▸ **MATERIAL FOR THE TASK**
----

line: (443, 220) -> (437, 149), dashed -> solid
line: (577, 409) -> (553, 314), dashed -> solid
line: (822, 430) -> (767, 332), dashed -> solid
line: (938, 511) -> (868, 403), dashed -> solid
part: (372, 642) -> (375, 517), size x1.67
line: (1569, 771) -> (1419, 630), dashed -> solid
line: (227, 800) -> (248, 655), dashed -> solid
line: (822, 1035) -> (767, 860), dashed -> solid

----

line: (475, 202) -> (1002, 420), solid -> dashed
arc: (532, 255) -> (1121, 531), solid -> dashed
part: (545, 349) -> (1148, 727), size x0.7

----

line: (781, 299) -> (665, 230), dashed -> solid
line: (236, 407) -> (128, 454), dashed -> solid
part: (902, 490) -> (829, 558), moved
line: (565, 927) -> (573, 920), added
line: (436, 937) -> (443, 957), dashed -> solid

----

▸ **EXERCISE REQUIREMENTS**
Above are records; repeat only the lines starting at the line with "line: (1569, 771)" and ending at the line with "line: (822, 1035)", exactly as they appear, both included.

▸ **RESPONSE TO THIS EXERCISE**
line: (1569, 771) -> (1419, 630), dashed -> solid
line: (227, 800) -> (248, 655), dashed -> solid
line: (822, 1035) -> (767, 860), dashed -> solid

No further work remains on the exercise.